**EXCERPTED PASSAGE:**

────

Oligonucleotide phosphate linkage modifications

Modifications to the oligonucleotide phosphate linkages predominantly assist in nuclease avoidance. In the phosphorodiamidate morpholino (PMO), the phosphodiester (PO) linkages in the oligonucleotide backbone are replaced with nonionic phosphorodiamidate linkages leading to resistance to PO.12 Other ASO types have PS modifications that result in resistance to a broad spectrum of nucleases, support RNase H activity, and increase protein binding, which also improves tissue uptake.10,11

Morpholinos

Morpholinos are oligonucleotides with unique modifications to the ribose sugar that lead to greater target affinity and facilitate nuclease avoidance.12 This modification reduces oligonucleotide-protein interactions.12 Eteplirsen, a 30-bp morpholino-based ASO drug for the treatment of Duchenne muscular dystrophy (DMD), represents the only FDA-approved morpholino therapy for a neurodegenerative (or neuromuscular) disease.

Methoxyethyl oligonucleotides

A chemical modification included in most so-called second-generation ASOs is 2′ O-methoxyethyl (MOE). MOE ASOs have an MOE modification at the 2′-position of the ribose sugar. This change enables enhanced binding affinity to the target mRNA and is considerably less toxic than the 2′-O methyl (OMe) modification. In addition, MOE is sufficiently nuclease resistant that some MOE nucleotides can be synthesized with normal PO linkages so that a mix of PO and PS linkages can be used to fine tune the pharmacokinetics of the ASO. This can facilitate more rapid distribution into tissue while keeping the terminal elimination rate slow.13 MOE modifications also reduce plasma protein binding, which seem to shift ASOs away from hepatic metabolism and toward the kidney for excretion in urine.13 2′-MOE PS ASOs delivered to the CSF can have biological half-lives exceeding 6 months.50,58

Constrained nucleic acids

Nucleotides that are covalently modified to limit conformation are referred to as constrained or locked. Nucleic acids are considered “locked” when they have a methylene bridge connection made between 2′-oxygen and the 4′-carbon of the ribose sugar molecule (figure 2). This bond effectively locks the base into a conformation predominantly characterizing the RNA ribose sugar and prevents the conformation characteristic of the deoxyribose sugar.14 The benefit of locked nucleic acids (LNAs) is that they can produce both increased target specificity and reduced recognition by nucleases. LNAs can hybridize to both DNAs and RNAs forming highly stable double-helix duplexes.14 LNAs can be incorporated into siRNAs15 and gapmer ASOs supporting RNAse H activity.16 LNA ASOs can be more potent in vivo than their 2′-MOE analogs.17

LNAs have been associated with increased liver toxicity18 but can be used in combination with unmodified bases to reduce toxicity while improving ASO efficacy.19,20 To get around hepatotoxicities associated with LNA chemistry, chemists have created a sort of LNA/MOE hybrid by adding a methyl-bridge characteristic of LNAs to MOE oligonucleotides. The result is ASOs with reduced liver toxicity and increased potency.21 There are multiple types of constrained ethyl (cET) and MOE oligonucleotides (S-cEt, R-cEt, S-cMOE, and R-cMOE), where S and R refer to the left and right chiral structures, respectively. ASOs with these structures hybridize to target RNAs with affinities like their corresponding LNAs and have improved liver toxicity and increased resistance to nuclease degradation compared with the LNA chemistry.

────

**QUESTIONS:**
a) Answer these questions from the oligonucleotide modification passage:
(i) In the phosphorodiamidate morpholino, what replaces the phosphodiester linkages in the backbone?
(ii) How long can the biological half-lives of 2′-MOE PS ASOs delivered to the CSF be?
(iii) In the names S-cEt, R-cEt, S-cMOE and R-cMOE, what do S and R refer to?
b) Retype the oligonucleotide modification passage from "LNAs have been" to "the LNA chemistry.".
c) In one to three sentences, explain why chemists added a methyl bridge to MOE oligonucleotides, according to the oligonucleotide modification passage.

────

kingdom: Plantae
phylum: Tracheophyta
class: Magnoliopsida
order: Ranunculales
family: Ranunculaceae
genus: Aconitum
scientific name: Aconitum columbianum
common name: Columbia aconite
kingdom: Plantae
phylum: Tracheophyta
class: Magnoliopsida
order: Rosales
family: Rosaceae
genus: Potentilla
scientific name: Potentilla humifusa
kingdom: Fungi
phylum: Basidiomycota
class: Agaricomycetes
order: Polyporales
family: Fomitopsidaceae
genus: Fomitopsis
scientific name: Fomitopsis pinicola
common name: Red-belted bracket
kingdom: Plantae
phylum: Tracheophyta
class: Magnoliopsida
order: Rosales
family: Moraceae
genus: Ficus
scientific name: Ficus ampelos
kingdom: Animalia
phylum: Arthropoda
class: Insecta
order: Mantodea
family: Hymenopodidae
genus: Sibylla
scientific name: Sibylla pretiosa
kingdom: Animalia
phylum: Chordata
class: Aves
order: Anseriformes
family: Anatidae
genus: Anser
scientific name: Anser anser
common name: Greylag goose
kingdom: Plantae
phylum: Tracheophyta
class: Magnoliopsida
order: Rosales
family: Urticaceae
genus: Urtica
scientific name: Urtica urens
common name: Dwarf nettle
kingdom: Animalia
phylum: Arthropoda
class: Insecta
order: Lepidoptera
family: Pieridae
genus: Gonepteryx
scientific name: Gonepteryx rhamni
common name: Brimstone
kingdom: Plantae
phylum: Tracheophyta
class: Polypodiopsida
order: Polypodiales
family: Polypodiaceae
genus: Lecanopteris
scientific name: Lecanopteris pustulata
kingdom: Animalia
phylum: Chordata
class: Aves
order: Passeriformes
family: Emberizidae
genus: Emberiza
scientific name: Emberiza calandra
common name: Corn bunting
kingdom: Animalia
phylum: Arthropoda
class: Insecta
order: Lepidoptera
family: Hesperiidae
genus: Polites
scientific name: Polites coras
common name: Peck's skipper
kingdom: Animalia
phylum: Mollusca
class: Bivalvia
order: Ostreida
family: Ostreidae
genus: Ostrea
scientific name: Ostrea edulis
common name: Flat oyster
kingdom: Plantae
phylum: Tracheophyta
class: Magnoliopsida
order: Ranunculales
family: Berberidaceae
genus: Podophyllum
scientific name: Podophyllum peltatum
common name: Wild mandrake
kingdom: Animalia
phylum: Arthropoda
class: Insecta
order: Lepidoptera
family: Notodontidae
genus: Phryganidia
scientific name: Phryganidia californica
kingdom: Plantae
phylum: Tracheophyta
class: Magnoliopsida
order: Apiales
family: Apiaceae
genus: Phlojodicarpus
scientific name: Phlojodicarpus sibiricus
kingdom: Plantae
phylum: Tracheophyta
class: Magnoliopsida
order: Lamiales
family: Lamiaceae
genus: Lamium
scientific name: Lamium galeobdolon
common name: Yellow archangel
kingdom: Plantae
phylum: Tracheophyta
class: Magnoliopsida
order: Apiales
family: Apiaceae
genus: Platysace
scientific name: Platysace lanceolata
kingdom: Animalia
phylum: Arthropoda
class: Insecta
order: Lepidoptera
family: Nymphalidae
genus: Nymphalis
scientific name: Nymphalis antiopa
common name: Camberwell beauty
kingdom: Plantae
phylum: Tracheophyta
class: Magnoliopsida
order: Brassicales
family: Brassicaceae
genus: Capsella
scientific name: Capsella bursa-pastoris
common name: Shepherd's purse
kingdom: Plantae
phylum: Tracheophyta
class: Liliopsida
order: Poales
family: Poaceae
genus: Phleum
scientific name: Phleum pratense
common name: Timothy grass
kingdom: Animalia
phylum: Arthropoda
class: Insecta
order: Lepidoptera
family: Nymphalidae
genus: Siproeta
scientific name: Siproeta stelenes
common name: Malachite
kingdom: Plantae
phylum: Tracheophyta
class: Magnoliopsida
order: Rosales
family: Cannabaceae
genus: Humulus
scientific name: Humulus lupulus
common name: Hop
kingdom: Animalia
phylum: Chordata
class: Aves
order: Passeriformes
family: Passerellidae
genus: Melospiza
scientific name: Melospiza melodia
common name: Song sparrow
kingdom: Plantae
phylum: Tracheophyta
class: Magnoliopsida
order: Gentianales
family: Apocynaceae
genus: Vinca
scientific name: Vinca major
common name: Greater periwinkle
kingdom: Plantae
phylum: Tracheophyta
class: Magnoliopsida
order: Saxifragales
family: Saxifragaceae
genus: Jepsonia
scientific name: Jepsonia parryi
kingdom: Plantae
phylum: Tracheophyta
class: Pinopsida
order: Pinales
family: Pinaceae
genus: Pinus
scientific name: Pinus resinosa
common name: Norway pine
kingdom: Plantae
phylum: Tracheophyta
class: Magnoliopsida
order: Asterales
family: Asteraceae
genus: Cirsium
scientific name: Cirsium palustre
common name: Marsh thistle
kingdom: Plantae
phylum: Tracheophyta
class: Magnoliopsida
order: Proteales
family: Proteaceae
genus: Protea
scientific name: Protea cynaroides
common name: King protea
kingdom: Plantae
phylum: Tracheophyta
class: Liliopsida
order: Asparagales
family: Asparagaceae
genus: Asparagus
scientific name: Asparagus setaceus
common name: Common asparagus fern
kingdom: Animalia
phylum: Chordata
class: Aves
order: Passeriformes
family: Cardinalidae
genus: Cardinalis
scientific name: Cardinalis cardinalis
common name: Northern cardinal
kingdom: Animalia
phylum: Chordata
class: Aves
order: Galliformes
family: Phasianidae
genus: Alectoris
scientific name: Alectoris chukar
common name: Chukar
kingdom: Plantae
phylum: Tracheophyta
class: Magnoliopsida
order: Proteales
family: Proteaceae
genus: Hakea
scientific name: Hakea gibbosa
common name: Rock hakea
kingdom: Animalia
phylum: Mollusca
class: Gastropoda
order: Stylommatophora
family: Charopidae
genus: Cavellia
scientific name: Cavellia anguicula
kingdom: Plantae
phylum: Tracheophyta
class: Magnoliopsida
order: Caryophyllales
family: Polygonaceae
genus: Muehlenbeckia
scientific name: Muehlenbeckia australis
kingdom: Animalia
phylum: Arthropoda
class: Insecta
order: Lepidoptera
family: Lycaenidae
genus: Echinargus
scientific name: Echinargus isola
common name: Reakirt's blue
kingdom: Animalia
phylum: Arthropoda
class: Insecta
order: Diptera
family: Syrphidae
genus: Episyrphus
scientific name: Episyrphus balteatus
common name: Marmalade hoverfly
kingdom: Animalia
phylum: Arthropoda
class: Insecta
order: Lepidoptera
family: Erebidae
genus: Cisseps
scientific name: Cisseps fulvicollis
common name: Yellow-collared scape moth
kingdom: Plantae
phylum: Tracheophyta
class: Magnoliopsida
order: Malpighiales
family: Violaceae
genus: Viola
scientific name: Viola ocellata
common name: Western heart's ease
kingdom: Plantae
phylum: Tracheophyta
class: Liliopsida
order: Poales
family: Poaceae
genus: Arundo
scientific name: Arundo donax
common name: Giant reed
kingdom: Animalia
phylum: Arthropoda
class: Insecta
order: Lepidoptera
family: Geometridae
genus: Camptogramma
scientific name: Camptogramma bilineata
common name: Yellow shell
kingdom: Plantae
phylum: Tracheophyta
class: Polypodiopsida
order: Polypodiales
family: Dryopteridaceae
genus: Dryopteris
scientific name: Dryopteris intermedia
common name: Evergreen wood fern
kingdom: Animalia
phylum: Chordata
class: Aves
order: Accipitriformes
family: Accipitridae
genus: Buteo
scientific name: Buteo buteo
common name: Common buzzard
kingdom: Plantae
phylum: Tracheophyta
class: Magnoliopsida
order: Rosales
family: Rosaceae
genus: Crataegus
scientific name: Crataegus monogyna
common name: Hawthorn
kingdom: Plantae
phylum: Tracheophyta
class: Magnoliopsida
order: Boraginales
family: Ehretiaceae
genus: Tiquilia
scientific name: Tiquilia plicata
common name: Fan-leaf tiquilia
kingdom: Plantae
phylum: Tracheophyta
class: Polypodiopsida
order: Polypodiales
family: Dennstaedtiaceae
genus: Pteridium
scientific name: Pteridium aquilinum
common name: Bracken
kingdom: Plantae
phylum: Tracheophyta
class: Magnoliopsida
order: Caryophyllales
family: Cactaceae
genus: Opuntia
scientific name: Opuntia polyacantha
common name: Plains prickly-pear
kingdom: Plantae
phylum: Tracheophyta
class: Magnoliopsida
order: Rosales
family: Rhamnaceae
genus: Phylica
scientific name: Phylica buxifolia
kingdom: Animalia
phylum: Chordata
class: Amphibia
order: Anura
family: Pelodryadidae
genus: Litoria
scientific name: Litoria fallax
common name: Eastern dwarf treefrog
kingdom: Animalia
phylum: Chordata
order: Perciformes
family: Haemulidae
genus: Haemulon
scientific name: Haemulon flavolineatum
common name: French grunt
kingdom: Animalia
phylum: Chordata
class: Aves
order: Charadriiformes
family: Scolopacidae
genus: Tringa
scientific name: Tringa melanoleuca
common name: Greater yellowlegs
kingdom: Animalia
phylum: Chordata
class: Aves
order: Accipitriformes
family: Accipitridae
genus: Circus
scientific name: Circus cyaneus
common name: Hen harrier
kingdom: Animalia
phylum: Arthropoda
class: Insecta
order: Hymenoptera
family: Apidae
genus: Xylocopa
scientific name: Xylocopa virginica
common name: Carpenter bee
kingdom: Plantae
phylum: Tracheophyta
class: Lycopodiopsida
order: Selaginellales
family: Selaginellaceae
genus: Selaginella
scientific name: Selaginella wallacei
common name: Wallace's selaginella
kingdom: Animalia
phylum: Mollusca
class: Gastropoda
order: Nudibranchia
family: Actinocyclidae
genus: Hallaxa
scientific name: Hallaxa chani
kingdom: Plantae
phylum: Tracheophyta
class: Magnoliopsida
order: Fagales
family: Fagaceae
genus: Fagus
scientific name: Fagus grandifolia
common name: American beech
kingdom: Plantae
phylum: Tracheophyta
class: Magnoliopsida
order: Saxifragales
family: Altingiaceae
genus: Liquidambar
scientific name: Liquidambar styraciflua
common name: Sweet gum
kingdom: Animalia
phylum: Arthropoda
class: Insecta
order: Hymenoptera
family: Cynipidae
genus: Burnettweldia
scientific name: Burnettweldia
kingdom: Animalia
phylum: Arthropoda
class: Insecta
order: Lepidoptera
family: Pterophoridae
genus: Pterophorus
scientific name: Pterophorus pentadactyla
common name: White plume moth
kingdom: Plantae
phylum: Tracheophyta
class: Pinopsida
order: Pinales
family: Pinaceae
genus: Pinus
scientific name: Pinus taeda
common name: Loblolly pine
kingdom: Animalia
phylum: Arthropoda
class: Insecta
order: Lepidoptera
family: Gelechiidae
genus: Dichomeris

────

**RESPONSES FOR EACH TASK:**
a)
(i) Nonionic phosphorodiamidate linkages.
(ii) They can exceed 6 months.
(iii) The left and right chiral structures, respectively.

b)
LNAs have been associated with increased liver toxicity18 but can be used in combination with unmodified bases to reduce toxicity while improving ASO efficacy.19,20 To get around hepatotoxicities associated with LNA chemistry, chemists have created a sort of LNA/MOE hybrid by adding a methyl-bridge characteristic of LNAs to MOE oligonucleotides. The result is ASOs with reduced liver toxicity and increased potency.21 There are multiple types of constrained ethyl (cET) and MOE oligonucleotides (S-cEt, R-cEt, S-cMOE, and R-cMOE), where S and R refer to the left and right chiral structures, respectively. ASOs with these structures hybridize to target RNAs with affinities like their corresponding LNAs and have improved liver toxicity and increased resistance to nuclease degradation compared with the LNA chemistry.

c) Chemists added a methyl bridge to get around the liver toxicity associated with LNA chemistry. The resulting LNA/MOE hybrid gives ASOs with reduced liver toxicity and increased potency.